東日本大震災の被災地である福島県双葉町では、昨年8月30日の一部地域での避難指示解除にともない、生活インフラ整備が進められている。今年2月1日には同解除後初の医療施設、双葉町診療所が開所した。けれども同町には調剤薬局がなく、処方薬は同診療所内で調剤されている。
患者の様々な病状に合わせた薬を提供するためには、多くの種類の医薬品を取り扱っている薬局と連携した院外処方を検討していく必要がある。これまでの体制ではまた、処方薬を診療所内で調剤できない場合、患者は後日改めて診療所で処方薬を受け取るか、自身時間をかけて診療所外の薬局を訪問して調剤を受けねばならなかったという。
NTT Comとメドレーは今月21日~来年3月31日、双葉町においてオンラインでの処方依頼・服薬指導、処方薬の患者宅への配送に関する実証実験を行う。同町が進める「令和5年度福島県双葉町オンライン服薬指導実証事業」の一環として、双葉町診療所で受診した患者から診療所外の調剤薬局へのオンライン処方依頼、調剤薬局から双葉町診療所で受診した患者へのオンライン服薬指導、処方薬の配送を実証する。
前者は双葉町診療所への専用端末の配備、通信環境の提供を担当し、後者はかかりつけ薬局支援システム「Pharms」の提供およびオンライン服薬指導に関わる各種コンサルティング支援を担う。同診療所において、医師による診察を受けた患者は、自身が指定する調剤薬局に処方箋を送信し、診療所内に設置された専用モバイル端末にてオンライン服薬指導を薬剤師より受け、配送によって処方薬を自宅で受け取る。
院外処方の実現に向けた有用性評価と課題抽出を行う。今般の実証実験の結果を踏まえ、システムを改善しつつ双葉町民への自治体サービスとしての提供を目指す。両社は、上述のような課題を抱える他の地域でもその解決の糸口をつかむとともに、ITを活用して地域医療に貢献していく構えだ。

· · · ·

• _課題 1_: 双葉町の記事の「患者の様々な病状に合わせた薬」から「域医療に貢献していく構えだ。」までを、「調剤薬局」を「保険薬局」に改めて書き直すこと。
• _課題 2_: 双葉町の記事に出てくる日付をすべて挙げよ。
• _課題 3_: 双葉町の記事によると、実証実験でメドレーが提供するかかりつけ薬局支援システムの名称は何か。

· · · ·

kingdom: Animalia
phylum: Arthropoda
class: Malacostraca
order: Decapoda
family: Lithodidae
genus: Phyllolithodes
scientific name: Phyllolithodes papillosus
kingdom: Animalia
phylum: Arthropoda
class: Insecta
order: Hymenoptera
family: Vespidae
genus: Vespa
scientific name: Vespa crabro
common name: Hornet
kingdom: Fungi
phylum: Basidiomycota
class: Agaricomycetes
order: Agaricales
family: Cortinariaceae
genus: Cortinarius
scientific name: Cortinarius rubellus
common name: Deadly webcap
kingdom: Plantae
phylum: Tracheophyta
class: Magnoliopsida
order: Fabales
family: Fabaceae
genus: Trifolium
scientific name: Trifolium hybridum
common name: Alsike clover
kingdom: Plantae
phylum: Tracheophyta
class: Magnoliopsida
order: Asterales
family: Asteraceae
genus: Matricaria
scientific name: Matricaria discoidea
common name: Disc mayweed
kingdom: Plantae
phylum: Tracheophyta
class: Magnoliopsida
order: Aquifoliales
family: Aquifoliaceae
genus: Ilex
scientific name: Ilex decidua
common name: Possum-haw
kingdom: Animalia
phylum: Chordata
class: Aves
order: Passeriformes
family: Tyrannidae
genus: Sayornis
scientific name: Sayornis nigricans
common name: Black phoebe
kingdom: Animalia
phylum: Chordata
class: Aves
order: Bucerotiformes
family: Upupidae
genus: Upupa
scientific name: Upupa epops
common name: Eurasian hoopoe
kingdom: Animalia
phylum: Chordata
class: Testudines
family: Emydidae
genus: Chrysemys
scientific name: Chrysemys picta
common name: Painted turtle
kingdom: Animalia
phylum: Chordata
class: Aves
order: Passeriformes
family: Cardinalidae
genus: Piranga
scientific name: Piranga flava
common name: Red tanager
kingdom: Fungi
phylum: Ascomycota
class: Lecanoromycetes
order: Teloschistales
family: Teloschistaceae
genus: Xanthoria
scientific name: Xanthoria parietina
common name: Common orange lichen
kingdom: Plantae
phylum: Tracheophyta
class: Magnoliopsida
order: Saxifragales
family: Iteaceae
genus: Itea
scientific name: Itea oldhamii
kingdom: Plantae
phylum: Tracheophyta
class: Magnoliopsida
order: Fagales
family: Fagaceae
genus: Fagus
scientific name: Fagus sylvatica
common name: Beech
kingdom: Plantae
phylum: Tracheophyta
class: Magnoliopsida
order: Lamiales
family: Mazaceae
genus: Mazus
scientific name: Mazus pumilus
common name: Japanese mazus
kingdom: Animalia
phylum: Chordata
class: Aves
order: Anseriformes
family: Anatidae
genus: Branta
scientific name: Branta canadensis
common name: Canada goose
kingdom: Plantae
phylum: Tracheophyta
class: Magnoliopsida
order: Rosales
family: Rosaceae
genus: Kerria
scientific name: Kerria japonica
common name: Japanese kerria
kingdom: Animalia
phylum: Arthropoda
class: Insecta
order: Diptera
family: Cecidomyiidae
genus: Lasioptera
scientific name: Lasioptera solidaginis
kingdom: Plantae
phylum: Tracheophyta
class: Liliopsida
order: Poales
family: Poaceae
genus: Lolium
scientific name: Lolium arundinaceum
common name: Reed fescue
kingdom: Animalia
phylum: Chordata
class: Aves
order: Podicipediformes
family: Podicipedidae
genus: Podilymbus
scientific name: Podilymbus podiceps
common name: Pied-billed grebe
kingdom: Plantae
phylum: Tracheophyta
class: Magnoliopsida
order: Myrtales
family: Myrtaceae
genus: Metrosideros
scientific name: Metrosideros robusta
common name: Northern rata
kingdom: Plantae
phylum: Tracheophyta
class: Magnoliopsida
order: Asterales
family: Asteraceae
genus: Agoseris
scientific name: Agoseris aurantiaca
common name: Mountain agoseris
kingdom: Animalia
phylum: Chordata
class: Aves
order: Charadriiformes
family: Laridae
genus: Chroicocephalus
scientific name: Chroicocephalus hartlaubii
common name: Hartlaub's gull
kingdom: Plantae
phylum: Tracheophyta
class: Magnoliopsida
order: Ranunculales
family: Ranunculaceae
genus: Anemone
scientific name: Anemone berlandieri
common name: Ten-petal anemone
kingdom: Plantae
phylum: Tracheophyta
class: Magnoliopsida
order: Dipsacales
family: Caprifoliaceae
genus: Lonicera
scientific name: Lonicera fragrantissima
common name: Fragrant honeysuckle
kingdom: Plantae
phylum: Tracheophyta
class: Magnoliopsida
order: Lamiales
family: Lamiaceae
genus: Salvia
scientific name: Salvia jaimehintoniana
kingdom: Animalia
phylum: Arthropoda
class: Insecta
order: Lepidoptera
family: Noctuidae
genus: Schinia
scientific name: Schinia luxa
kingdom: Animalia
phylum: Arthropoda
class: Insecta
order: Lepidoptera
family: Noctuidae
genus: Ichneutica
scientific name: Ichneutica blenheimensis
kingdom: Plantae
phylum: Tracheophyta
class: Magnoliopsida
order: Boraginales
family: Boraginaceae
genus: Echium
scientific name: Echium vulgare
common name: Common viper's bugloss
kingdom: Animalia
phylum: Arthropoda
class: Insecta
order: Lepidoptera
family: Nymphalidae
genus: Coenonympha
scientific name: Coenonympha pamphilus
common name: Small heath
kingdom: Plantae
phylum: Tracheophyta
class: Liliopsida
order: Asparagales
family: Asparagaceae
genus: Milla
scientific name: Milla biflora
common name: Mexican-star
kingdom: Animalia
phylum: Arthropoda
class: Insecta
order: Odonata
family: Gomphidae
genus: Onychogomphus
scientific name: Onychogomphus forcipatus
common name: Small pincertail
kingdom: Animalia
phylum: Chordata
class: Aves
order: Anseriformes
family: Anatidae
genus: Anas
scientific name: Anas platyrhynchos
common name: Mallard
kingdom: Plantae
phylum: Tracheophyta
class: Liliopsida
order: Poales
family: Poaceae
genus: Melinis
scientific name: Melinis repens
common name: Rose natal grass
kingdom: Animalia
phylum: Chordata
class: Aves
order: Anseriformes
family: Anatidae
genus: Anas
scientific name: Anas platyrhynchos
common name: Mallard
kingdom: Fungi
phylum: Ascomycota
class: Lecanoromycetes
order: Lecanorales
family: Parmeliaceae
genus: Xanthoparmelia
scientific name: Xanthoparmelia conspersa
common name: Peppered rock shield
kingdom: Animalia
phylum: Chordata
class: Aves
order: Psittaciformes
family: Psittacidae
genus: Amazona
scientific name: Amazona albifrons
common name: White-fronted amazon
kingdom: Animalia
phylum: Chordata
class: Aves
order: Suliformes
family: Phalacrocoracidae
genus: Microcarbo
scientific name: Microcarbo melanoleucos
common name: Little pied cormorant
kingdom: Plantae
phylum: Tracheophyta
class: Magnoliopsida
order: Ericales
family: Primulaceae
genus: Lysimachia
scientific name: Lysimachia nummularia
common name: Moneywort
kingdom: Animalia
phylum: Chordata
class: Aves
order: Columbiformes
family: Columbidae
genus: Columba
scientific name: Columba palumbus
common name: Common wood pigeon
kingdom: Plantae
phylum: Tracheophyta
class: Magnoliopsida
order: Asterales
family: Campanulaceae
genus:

· · · ·

• _解答 1_:
患者の様々な病状に合わせた薬を提供するためには、多くの種類の医薬品を取り扱っている薬局と連携した院外処方を検討していく必要がある。これまでの体制ではまた、処方薬を診療所内で調剤できない場合、患者は後日改めて診療所で処方薬を受け取るか、自身時間をかけて診療所外の薬局を訪問して調剤を受けねばならなかったという。
NTT Comとメドレーは今月21日~来年3月31日、双葉町においてオンラインでの処方依頼・服薬指導、処方薬の患者宅への配送に関する実証実験を行う。同町が進める「令和5年度福島県双葉町オンライン服薬指導実証事業」の一環として、双葉町診療所で受診した患者から診療所外の保険薬局へのオンライン処方依頼、保険薬局から双葉町診療所で受診した患者へのオンライン服薬指導、処方薬の配送を実証する。
前者は双葉町診療所への専用端末の配備、通信環境の提供を担当し、後者はかかりつけ薬局支援システム「Pharms」の提供およびオンライン服薬指導に関わる各種コンサルティング支援を担う。同診療所において、医師による診察を受けた患者は、自身が指定する保険薬局に処方箋を送信し、診療所内に設置された専用モバイル端末にてオンライン服薬指導を薬剤師より受け、配送によって処方薬を自宅で受け取る。
院外処方の実現に向けた有用性評価と課題抽出を行う。今般の実証実験の結果を踏まえ、システムを改善しつつ双葉町民への自治体サービスとしての提供を目指す。両社は、上述のような課題を抱える他の地域でもその解決の糸口をつかむとともに、ITを活用して地域医療に貢献していく構えだ。

• _解答 2_:
昨年8月30日
今年2月1日
今月21日
来年3月31日

• _解答 3_: 「Pharms」